Kfz-Haftpflichtversicherung muss bei Sturmschäden zahlen
Wenn ein Anhänger trotz Sturmwarnung ungesichert abgestellt wurde, muss die Kfz-Haftpflichtversicherung für Schäden aufkommen, die durch diesen Anhänger verursacht werden. Darauf weist das Internetportal der “Schwäbischen Zeitung” hin, das sich auf die Fachzeitschrift “NJW-Rechtsprechungs-Report Zivilrecht” beruft. Dort wird von einem entsprechenden Urteil des Landgerichts Stuttgart berichtet (Az.: 4 S 255/07).

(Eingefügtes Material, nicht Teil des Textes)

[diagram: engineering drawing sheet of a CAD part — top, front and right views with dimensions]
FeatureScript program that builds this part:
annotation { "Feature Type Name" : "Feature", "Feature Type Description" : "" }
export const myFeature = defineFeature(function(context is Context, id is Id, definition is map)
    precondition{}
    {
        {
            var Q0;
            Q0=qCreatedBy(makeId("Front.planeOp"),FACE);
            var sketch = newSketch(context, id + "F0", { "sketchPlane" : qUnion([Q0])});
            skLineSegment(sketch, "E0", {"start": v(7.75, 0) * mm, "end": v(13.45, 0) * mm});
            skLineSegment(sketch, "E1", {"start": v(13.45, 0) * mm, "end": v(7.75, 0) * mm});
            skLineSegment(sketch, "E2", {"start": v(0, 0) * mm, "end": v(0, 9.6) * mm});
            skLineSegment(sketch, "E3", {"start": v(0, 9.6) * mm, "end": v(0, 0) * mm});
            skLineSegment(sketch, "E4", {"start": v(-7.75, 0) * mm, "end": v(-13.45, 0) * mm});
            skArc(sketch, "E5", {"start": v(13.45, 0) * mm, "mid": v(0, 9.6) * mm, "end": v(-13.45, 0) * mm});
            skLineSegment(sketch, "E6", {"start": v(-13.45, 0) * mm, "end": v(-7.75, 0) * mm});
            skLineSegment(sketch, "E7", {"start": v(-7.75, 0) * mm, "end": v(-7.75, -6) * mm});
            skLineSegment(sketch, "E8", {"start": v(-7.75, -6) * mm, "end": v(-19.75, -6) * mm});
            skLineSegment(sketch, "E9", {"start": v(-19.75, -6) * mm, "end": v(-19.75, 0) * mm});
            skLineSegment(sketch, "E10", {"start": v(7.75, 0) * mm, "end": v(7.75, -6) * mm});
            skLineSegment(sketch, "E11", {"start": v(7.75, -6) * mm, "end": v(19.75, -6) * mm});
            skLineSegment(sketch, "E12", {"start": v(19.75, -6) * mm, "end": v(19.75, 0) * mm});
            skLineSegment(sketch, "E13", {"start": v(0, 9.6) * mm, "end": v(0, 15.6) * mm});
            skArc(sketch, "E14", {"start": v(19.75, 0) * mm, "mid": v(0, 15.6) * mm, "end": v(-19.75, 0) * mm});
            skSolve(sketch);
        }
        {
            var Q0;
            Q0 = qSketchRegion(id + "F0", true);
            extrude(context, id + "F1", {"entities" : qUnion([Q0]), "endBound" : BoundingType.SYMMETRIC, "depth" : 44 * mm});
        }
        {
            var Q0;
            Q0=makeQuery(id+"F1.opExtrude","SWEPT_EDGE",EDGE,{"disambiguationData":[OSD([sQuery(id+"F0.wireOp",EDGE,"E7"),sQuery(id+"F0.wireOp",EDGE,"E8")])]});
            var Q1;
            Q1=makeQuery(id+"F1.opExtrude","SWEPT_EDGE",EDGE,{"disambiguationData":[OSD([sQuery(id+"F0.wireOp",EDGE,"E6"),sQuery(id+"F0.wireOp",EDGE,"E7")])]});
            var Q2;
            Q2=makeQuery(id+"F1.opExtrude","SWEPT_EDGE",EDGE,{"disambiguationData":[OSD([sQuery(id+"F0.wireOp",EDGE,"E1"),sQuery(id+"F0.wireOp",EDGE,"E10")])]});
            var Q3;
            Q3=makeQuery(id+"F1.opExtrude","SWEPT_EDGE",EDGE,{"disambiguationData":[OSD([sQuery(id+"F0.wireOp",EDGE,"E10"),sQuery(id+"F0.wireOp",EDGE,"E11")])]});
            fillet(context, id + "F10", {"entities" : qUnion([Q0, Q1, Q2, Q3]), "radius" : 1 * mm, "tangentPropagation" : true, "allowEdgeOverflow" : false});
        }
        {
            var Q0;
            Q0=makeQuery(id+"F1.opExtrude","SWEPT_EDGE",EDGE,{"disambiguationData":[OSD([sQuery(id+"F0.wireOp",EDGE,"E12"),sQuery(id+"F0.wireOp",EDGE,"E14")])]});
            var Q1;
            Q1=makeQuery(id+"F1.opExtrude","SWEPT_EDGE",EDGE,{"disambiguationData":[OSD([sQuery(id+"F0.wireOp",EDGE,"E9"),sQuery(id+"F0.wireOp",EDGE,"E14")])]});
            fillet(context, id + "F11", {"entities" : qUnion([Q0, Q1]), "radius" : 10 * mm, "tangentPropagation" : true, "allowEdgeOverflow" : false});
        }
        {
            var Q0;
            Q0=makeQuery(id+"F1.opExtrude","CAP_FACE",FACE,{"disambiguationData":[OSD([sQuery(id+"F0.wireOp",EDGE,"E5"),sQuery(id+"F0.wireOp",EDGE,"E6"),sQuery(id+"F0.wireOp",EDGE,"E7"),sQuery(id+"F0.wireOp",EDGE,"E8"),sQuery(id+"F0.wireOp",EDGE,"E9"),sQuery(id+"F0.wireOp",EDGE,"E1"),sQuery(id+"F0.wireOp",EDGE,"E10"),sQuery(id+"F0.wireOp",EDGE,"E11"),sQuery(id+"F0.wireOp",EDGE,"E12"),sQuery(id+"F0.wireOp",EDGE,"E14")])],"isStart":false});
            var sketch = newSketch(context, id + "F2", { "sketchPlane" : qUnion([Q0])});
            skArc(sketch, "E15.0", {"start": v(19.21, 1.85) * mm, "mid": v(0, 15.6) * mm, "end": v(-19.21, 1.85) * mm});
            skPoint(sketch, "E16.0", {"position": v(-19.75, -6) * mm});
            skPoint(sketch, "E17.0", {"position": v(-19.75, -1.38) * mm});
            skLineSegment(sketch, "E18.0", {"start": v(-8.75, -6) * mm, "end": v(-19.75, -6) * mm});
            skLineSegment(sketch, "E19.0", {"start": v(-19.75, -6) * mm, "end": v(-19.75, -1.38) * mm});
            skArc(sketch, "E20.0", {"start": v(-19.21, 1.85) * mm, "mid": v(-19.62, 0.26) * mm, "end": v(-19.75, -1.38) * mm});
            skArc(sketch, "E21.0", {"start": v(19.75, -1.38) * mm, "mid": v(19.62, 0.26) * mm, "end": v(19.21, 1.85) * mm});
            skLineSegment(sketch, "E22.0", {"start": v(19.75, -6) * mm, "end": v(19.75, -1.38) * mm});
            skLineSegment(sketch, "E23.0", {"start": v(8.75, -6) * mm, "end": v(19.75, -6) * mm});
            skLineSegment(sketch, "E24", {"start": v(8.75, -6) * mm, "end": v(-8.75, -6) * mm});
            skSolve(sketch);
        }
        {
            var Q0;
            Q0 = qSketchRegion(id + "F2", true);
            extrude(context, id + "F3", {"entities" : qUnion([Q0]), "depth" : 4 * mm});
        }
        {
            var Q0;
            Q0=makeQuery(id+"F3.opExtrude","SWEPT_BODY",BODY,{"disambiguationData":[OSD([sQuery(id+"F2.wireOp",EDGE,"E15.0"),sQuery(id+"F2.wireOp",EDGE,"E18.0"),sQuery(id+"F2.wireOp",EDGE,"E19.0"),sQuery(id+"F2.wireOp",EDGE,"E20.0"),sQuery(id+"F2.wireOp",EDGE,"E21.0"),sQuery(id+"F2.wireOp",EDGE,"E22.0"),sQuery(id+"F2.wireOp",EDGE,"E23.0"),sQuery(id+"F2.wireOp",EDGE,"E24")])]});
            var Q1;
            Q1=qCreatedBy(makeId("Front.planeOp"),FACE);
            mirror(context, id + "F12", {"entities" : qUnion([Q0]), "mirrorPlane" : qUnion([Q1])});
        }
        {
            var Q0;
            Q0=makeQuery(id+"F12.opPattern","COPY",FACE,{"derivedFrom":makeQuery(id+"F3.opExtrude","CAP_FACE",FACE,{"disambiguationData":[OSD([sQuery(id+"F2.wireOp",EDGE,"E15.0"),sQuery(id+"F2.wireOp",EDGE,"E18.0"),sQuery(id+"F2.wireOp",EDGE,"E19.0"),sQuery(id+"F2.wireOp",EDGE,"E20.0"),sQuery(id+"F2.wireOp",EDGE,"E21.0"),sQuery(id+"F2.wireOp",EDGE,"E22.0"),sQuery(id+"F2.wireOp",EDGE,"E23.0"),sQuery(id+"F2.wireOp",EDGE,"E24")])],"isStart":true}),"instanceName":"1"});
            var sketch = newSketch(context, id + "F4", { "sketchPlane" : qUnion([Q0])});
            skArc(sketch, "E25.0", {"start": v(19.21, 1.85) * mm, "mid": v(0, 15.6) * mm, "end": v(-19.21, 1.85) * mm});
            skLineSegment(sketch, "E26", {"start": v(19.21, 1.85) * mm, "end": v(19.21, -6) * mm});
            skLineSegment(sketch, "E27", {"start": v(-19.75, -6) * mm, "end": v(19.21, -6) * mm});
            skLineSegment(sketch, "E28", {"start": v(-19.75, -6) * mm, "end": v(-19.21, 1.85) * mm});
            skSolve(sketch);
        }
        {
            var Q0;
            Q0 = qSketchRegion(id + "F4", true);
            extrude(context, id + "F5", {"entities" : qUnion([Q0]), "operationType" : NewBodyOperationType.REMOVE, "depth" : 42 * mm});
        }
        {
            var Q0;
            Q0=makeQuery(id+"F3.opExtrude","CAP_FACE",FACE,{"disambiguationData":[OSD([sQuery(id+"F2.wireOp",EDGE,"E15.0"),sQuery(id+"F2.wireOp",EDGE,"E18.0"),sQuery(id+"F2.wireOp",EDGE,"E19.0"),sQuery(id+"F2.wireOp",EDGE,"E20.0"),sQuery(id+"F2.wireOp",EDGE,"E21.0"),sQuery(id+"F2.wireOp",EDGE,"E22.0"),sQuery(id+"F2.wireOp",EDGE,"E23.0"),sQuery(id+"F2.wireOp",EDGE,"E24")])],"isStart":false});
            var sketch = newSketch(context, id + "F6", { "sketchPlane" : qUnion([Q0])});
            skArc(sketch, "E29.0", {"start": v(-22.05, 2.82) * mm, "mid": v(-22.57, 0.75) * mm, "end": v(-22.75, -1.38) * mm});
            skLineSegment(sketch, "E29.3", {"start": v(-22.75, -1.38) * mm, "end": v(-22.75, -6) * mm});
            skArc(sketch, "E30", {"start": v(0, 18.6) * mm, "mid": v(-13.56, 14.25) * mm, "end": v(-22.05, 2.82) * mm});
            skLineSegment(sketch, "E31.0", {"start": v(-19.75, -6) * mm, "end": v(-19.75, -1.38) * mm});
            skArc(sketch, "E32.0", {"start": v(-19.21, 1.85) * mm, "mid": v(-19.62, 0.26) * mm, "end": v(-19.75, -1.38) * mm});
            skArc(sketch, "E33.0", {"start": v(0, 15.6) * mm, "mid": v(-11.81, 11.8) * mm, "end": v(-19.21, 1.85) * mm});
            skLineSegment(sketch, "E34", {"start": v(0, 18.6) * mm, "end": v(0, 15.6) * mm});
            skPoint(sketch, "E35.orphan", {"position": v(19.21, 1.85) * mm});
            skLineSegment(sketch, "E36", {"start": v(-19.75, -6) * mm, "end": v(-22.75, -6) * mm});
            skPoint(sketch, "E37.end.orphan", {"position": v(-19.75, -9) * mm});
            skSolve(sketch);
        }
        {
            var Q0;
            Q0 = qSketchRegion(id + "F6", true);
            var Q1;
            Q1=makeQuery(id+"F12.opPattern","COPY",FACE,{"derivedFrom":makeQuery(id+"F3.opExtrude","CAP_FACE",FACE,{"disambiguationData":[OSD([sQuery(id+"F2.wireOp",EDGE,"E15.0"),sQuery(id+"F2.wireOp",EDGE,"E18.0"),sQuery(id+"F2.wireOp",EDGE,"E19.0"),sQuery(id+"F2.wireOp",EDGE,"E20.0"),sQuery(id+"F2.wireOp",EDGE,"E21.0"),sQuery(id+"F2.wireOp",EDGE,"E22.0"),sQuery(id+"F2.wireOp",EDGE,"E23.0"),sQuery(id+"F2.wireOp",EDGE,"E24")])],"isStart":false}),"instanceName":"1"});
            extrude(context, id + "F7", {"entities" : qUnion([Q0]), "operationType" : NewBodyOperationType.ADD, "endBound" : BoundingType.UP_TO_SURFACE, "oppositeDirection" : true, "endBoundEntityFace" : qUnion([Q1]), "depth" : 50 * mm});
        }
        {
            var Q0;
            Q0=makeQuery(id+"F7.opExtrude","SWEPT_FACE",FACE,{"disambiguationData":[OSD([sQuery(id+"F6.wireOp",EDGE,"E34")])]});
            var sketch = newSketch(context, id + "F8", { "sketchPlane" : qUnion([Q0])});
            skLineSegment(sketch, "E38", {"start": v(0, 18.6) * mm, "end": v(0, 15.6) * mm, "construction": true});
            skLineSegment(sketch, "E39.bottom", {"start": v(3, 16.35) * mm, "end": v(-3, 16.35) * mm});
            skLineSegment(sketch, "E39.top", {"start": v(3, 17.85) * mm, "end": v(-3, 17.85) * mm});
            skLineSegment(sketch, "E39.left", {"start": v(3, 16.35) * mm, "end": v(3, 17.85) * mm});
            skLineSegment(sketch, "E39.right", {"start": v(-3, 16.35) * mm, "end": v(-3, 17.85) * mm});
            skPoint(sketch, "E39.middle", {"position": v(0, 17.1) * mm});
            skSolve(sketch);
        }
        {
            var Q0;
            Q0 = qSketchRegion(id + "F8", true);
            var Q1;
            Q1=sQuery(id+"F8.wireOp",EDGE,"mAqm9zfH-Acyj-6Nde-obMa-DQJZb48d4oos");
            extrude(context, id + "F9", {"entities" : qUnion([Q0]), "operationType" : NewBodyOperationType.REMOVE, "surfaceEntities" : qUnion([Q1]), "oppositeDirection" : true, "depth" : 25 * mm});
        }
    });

Im konkreten Fall klagte ein Fahrzeugeigentümer, der von der Kfz-Versicherung des Halters des Anhängers Schadensersatz forderte. Der Mann hatte einen Anhänger ungesichert an einer Straße abgestellt, als dieser während eines Sturm gegen den Wagen des Klägers gedrückt wurde. Die Kfz-Versicherung verweigerte die Zahlung, da es sich hierbei um “höhere Gewalt” handele.
Nach Ansicht der Richter hat sich der Halter des Anhängers jedoch fahrlässig verhalten, weil er den Anhänger trotz Sturmwarnung nicht an einem sicheren Ort untergestellt oder ihn zumindest mit einem Pkw verbunden hatte. Dieses Verhalten sei als fahrlässig einzustufen und deshalb müsse seine Versicherung für den hieraus resultierenden Schaden aufkommen.